If actors is used as a context manager, as above, the start() method is called when the context manager enters. The close() method is called when the context manager exits. By default the shutdown() method is not called by close(). If ActorModelRunner is constructed with shutdown_on_close=True, which is False by default, then the actors will be shutdown by close(), and so also when the context manager exits. Even so, shutting down the system actors will not shutdown a “multiproc” base system.

Pool of workers

An alternative to having a thread dedicated to every process application for each pipeline, the prompts could be sent to via a queue to a pool of workers, which change pipeline and application according to the prompt. Causal dependencies would be needed for all notifications, which is not the library default. The library does not currently support processing events with a pool of workers.

Integration with APIs

Integration with systems that present a server API or otherwise need to be sent messages (rather than using notification logs), can be integrated by responding to events with a policy that uses a client to call the API or send a message. However, if there is a breakdown during the API call, or before the tracking record is written, then to avoid failing to make the call, it may happen that the call is made twice. If the call is not idempotent, and is not otherwise guarded against duplicate calls, there may be consequences to making the call twice, and so the situation cannot really be described as reliable.

If the server response is asynchronous, any callbacks that the server will make could be handled by calling commands on aggregates. If callbacks might be retried, perhaps because the handler crashes after successfully calling a command but before returning successfully to the caller, unless the callbacks are also tracked (with exclusive tracking records written atomically with new event and notification records) the aggregate commands will need to be idempotent, or otherwise guarded against duplicate callbacks. Such an integration could be implemented as a separate “push-API adapter” process, and it might be useful to have a generic implementation that can be reused, with documentation describing how to make such an integration reliable, however the library doesn’t currently have any such adapter process classes or documentation.

Process event pattern

draft

A set of EVENT SOURCED APPLICATIONS can be composed into a system of applications. Application state can be propagated to other applications. Application state is defined by domain event records that have been committed. Each application has a policy which defines how it responds to the domain events it processes.

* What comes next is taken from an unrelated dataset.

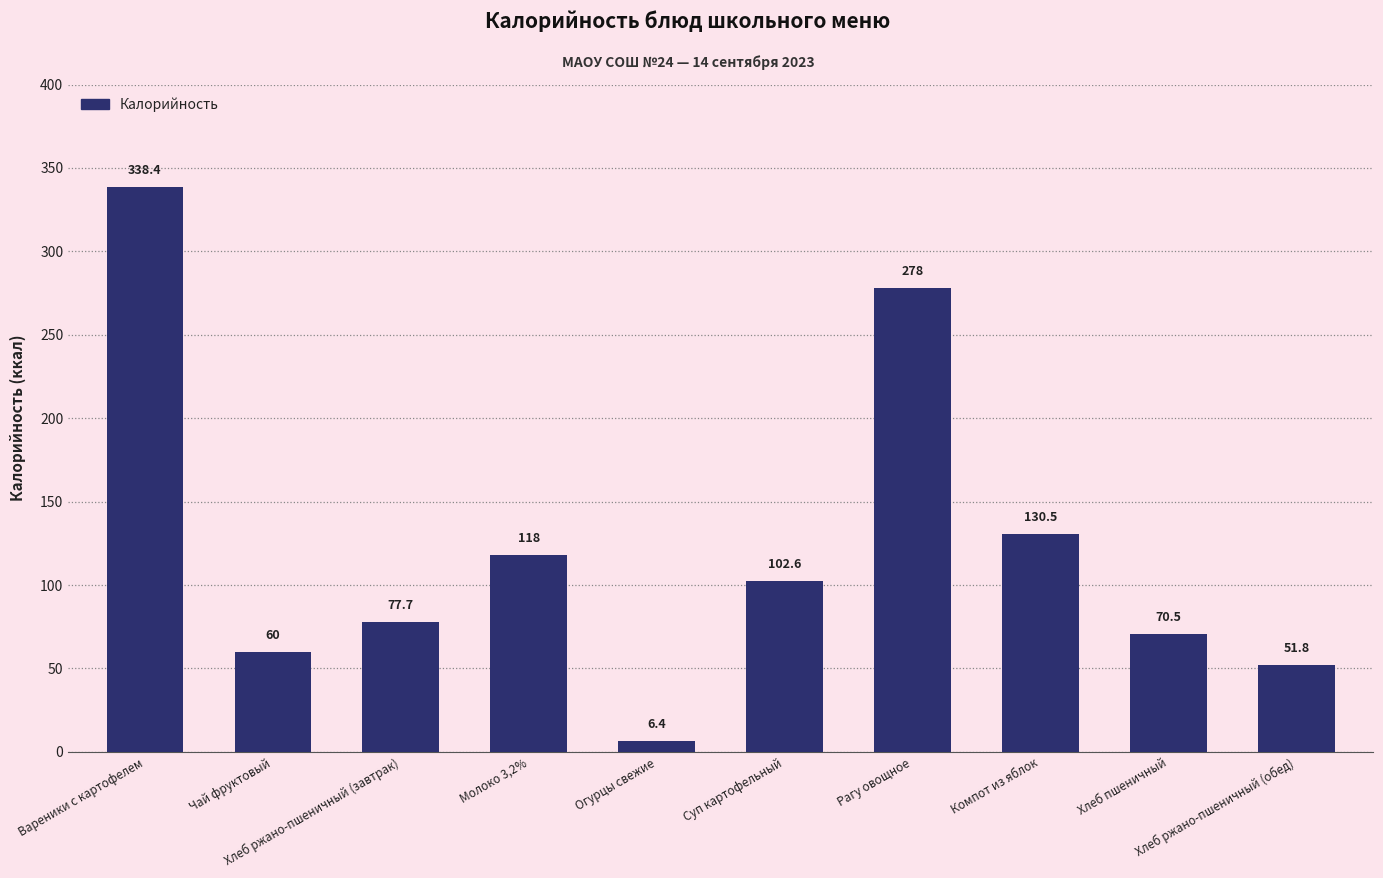

Reading right to left, what are all the values shown in this chart?

51.8	70.5	130.5	278.0	102.6	6.4	118.0	77.7	60.0	338.4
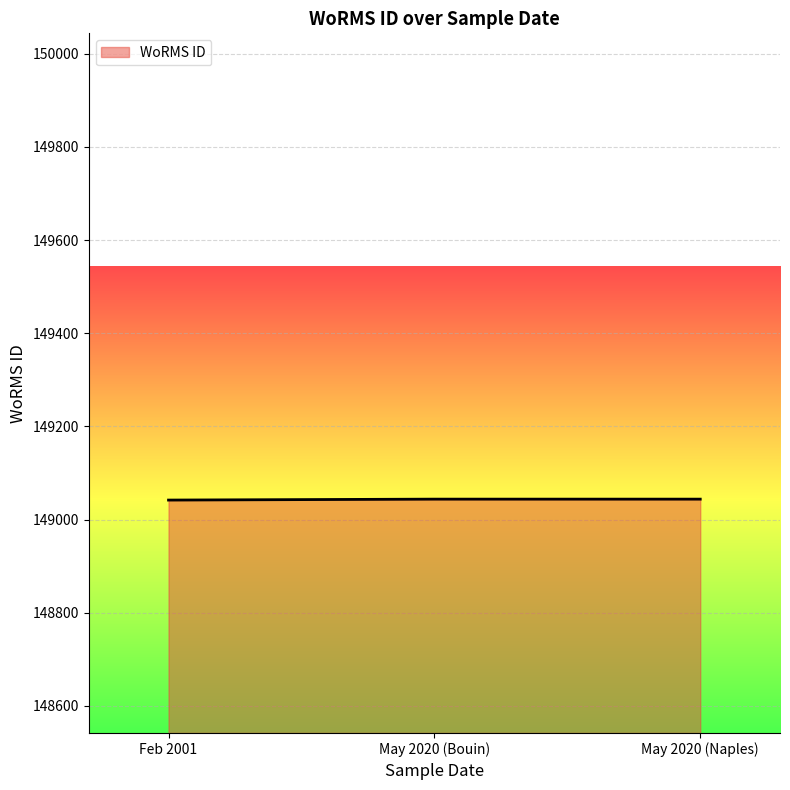

The value at Feb 2001 is 55339. True or false?

False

Infrastructure may fail at any time. Although committed database transactions are expected to be durable, the operating system processes, the network, and the databases may go down at any time. Depending on the system design, application state may be adversely affected by infrastructure failures.

Therefore…

Use counting to sequence the domain events of an application. Use a unique constraint to make sure only one domain event is recorded for each position. Ensure there are no gaps by calculating the next position from the last recorded position. Also use counting to follow the domain events of an upstream application. Use a tracking record to store the current position in the upstream sequence. Use a unique constraint to make sure tracking can be recorded for each upstream domain event only once.

Use atomic database transactions to record process event atomically. Include the tracking position, the new domain events created by application policy, and their position in the application’s sequence. Use an object class (or other data type) called “ProcessEvent” to keep these data together, so that they can be passed into functions as a single argument.

Then, the distributed system can be considered reliable in the sense that the facts in the database will represent either that a process event occurred or that it didn’t occur, and so application state will by entirely unaffected by infrastructure failures.

Event sourced applications may be implemented with EVENT SOURCED AGGREGATES. To scale the system, use CAUSAL DEPENDENCIES to synchronise parallel pipelines. Use SYSTEM RUNNERS to bind system to infrastructure it needs to run.